15. Grounds for dismissal in the SC


Section 5. Grounds for dismissal of appeal. — The appeal may be
dismissed motu proprio or on motion of the respondent on the
following grounds:
(a) Failure to take the appeal within the reglementary period;
(b) Lack of merit in the petition;
(c) Failure to pay the requisite docket fee and other lawful fees or to
make a deposit for costs;
(d) Failure to comply with the requirements regarding proof of service
and contents of and the documents which should accompany the
petition;
(e) Failure to comply with any circular, directive or order of the
Supreme Court without justifiable cause;
(f) Error in the choice or mode of appeal; and
(g) The fact that the case is not appealable to the Supreme Court. (n)

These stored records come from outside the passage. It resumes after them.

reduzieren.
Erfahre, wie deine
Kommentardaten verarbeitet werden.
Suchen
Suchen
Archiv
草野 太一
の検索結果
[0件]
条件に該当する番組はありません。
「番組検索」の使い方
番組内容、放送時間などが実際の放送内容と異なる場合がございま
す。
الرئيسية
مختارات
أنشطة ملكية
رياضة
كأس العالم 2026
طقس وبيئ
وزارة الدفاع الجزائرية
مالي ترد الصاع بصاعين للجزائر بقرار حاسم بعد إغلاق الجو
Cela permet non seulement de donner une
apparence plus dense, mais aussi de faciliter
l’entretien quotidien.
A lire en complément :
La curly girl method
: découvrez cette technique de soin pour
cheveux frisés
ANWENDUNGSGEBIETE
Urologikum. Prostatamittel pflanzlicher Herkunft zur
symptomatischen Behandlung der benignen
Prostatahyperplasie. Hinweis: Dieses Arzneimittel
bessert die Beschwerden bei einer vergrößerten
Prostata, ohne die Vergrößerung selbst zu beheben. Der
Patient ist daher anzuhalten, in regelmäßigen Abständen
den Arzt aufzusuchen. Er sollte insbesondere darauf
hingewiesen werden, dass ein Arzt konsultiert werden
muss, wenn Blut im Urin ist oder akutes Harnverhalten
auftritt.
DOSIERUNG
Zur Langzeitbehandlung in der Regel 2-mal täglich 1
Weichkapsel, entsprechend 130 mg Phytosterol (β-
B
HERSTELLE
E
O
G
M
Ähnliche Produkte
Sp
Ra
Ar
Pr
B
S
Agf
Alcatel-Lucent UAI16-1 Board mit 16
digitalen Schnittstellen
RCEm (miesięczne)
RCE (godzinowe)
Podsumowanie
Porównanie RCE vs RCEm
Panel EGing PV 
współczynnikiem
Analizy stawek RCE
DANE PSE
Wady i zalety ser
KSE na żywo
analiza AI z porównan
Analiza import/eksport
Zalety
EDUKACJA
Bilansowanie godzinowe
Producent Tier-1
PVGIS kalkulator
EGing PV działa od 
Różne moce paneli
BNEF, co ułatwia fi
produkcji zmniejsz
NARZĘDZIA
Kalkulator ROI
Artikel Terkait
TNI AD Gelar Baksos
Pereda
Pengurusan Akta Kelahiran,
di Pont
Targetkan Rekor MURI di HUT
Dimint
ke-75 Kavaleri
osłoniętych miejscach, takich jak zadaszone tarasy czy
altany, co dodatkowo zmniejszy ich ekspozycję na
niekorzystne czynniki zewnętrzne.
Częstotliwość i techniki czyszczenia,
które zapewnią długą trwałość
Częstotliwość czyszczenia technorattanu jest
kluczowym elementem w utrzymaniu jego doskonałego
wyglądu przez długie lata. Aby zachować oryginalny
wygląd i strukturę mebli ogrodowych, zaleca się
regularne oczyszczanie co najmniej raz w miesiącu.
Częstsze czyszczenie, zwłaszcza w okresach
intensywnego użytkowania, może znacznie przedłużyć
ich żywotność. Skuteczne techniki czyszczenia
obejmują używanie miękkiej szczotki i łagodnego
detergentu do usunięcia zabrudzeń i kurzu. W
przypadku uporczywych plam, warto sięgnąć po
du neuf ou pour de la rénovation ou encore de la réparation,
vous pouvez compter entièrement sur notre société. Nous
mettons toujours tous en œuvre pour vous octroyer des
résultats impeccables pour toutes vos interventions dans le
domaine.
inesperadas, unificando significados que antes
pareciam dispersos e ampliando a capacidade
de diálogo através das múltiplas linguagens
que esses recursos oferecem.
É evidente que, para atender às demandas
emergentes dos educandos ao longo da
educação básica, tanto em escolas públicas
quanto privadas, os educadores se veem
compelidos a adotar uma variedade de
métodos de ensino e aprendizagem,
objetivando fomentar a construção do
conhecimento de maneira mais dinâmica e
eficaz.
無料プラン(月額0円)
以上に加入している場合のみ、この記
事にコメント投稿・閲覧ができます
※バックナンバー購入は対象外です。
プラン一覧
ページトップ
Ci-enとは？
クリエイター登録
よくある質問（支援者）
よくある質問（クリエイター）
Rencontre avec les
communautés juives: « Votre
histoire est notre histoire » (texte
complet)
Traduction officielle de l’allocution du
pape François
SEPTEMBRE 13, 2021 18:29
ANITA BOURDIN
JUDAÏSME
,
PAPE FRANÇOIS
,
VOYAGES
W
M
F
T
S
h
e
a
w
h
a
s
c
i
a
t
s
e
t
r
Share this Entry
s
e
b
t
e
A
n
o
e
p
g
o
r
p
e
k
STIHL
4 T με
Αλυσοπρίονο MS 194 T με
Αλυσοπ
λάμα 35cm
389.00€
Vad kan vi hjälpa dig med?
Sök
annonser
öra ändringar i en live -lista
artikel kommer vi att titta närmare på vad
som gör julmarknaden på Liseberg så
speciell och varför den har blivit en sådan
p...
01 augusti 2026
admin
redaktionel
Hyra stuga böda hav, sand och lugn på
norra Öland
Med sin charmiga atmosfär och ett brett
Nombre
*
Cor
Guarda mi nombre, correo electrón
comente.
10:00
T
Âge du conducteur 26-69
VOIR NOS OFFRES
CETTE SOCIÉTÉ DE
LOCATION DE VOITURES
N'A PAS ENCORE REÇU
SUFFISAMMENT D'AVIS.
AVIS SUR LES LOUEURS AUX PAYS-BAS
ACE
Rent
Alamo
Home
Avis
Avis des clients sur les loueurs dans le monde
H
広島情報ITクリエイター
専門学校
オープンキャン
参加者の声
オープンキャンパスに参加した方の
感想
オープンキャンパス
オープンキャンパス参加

16. How to appeal and what are the contents of notice of appeal
from MTC to the RTC
The appeal is taken by filing a notice of appeal with the court that
rendered the judgment or final order appealed from. The notice of
appeal shall indicate the parties to the appeal, the judgment or final
order or part thereof appealed from, and state the material dates
showing the timeliness of the appeal.
The full names of all the parties to the proceedings shall be stated in
the caption of the record on appeal and it shall include the judgment
or final order from which the appeal is taken and, in chronological
order, copies of only such pleadings, petitions, motions and all
interlocutory orders as are related to the appealed judgment or final
order for the proper understanding of the issue involved, together
with such data as will show that the appeal was perfected on time. If
an issue of fact is to be raised on appeal, the record on appeal shall
include by reference all the evidence, testimonial and documentary,
taken upon the issue involved. The reference shall specify the
documentary evidence by the exhibit numbers or letters by which it
was identified when admitted or offered at the hearing, and the
testimonial evidence by the names of the corresponding witnesses.
If the whole testimonial and documentary evidence in the case is to
be included, a statement to that effect will be sufficient without
mentioning the names of the witnesses or the numbers or letters of
exhibits. Every record on appeal exceeding twenty (20) pages must
contain a subject index. (6a)

17. Modes of Appeal


Section 2. Modes of appeal. —
(a) Ordinary appeal. — The appeal to the Court of Appeals in cases
decided by the Regional Trial Court in the exercise of its original
jurisdiction shall be taken by filing a notice of appeal with the court
which rendered the judgment or final order appealed from and
serving a copy thereof upon the adverse party. No record on appeal
shall be required except in special proceedings and other cases of
multiple or separate appeals where law on these Rules so require. In
such cases, the record on appeal shall be filed and served in like
manner.
(b) Petition for review. — The appeal to the Court of Appeals in cases
decided by the Regional Trial Court in the exercise of its appellate
jurisdiction shall be by petition for review in accordance with Rule 42.
(c) Appeal by certiorari. — In all cases where only questions of law
are raised or involved, the appeal shall be to the Supreme Court by
petition for review on certiorari in accordance with the Rule 45. (n)

18. Residual Jurisdiction


The "residual jurisdiction" of the trial court is available at a stage
in which the court is normally deemed to have lost jurisdiction over
the case or the subject matter involved in the appeal.